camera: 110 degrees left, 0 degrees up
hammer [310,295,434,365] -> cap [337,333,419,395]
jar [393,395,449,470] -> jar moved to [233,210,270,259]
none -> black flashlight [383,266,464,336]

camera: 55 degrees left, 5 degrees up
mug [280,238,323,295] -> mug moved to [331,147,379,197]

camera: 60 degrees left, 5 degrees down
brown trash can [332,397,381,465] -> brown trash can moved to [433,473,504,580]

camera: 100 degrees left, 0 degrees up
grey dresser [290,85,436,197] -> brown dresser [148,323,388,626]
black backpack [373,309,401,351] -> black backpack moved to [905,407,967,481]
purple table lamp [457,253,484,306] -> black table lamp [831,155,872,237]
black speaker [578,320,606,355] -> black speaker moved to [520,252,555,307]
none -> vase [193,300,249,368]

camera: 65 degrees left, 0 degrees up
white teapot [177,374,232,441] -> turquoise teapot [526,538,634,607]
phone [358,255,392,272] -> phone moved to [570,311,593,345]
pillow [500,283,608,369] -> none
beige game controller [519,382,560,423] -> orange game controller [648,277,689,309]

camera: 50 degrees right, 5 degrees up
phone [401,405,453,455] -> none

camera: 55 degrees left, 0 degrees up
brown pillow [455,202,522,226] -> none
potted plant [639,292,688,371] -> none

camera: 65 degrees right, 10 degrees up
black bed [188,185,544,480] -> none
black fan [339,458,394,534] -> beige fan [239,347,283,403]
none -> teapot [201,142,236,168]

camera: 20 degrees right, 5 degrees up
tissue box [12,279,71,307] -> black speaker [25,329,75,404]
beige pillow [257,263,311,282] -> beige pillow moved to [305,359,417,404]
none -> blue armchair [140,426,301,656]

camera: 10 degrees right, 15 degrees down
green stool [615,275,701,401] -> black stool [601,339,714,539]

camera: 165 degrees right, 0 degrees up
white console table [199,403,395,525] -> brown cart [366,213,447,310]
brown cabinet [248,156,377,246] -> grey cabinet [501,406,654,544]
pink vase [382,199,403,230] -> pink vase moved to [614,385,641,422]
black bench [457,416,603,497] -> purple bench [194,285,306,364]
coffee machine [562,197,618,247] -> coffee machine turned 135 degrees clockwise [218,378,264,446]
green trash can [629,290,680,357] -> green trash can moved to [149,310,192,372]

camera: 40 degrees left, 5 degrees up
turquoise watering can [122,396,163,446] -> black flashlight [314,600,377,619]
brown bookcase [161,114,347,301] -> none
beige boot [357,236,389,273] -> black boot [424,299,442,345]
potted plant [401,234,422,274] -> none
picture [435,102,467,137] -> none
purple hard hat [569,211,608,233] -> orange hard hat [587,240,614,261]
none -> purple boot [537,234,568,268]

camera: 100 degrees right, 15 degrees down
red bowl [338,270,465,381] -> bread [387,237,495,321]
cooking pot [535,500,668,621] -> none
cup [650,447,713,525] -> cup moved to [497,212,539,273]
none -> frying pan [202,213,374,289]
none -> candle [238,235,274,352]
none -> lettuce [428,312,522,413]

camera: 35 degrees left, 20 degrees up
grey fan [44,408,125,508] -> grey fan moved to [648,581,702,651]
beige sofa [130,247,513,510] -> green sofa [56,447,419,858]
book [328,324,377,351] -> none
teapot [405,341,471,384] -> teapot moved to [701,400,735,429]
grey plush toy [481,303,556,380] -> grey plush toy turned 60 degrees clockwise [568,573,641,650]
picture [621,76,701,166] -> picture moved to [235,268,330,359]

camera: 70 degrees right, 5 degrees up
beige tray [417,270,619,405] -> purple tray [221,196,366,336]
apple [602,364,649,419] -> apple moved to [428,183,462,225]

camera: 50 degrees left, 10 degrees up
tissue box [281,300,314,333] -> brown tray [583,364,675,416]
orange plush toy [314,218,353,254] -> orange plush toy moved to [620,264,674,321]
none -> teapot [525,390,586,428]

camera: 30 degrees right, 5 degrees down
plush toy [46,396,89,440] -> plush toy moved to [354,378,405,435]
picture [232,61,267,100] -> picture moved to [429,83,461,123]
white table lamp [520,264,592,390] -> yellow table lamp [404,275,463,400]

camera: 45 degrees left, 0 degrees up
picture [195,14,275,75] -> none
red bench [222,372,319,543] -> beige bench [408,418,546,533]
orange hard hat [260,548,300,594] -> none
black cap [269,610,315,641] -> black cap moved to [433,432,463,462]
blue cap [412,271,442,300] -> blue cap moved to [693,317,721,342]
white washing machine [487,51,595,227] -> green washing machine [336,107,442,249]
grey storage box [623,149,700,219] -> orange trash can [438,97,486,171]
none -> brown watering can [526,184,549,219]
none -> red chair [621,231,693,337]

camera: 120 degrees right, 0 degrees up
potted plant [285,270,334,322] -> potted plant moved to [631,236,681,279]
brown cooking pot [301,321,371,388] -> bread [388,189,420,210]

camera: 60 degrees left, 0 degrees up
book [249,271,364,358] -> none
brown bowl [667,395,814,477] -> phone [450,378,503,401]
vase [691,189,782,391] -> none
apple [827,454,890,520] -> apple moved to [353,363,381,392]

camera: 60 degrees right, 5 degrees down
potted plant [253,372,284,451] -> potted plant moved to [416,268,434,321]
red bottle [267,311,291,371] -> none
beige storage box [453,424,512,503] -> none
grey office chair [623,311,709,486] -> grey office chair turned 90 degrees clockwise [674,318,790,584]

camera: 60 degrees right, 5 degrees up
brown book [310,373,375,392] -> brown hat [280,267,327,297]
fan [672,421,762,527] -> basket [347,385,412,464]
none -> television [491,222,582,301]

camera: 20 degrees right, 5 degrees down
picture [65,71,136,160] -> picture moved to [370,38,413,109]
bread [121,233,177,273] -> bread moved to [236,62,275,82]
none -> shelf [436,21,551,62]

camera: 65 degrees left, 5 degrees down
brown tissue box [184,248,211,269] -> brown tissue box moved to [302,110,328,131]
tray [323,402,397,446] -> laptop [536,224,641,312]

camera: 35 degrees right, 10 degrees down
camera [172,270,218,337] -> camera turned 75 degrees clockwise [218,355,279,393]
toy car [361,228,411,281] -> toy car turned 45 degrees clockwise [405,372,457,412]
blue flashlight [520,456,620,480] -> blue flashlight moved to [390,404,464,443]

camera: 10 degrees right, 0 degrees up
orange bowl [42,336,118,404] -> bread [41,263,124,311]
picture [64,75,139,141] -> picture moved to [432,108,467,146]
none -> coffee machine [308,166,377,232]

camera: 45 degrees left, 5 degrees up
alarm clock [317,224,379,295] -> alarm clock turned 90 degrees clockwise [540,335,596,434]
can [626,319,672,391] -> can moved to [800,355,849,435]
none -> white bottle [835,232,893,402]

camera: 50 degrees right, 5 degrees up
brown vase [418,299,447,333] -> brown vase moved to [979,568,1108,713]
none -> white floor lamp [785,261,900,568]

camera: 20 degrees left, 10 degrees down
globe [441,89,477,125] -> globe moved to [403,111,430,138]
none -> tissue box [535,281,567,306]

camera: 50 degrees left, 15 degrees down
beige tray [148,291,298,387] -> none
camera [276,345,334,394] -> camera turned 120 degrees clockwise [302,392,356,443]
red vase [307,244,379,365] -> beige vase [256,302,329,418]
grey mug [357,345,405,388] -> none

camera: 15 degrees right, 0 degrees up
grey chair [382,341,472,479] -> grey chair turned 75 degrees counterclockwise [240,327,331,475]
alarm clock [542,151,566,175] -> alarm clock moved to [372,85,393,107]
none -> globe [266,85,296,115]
○ ○ ○ ○ ○ ○ ○
- [Task goal]
Write out, word for word, every line from the one containing "camera: 20 degrees left, 10 degrees down" through the last line of the records above.

- [Solution]
camera: 20 degrees left, 10 degrees down
globe [441,89,477,125] -> globe moved to [403,111,430,138]
none -> tissue box [535,281,567,306]

camera: 50 degrees left, 15 degrees down
beige tray [148,291,298,387] -> none
camera [276,345,334,394] -> camera turned 120 degrees clockwise [302,392,356,443]
red vase [307,244,379,365] -> beige vase [256,302,329,418]
grey mug [357,345,405,388] -> none

camera: 15 degrees right, 0 degrees up
grey chair [382,341,472,479] -> grey chair turned 75 degrees counterclockwise [240,327,331,475]
alarm clock [542,151,566,175] -> alarm clock moved to [372,85,393,107]
none -> globe [266,85,296,115]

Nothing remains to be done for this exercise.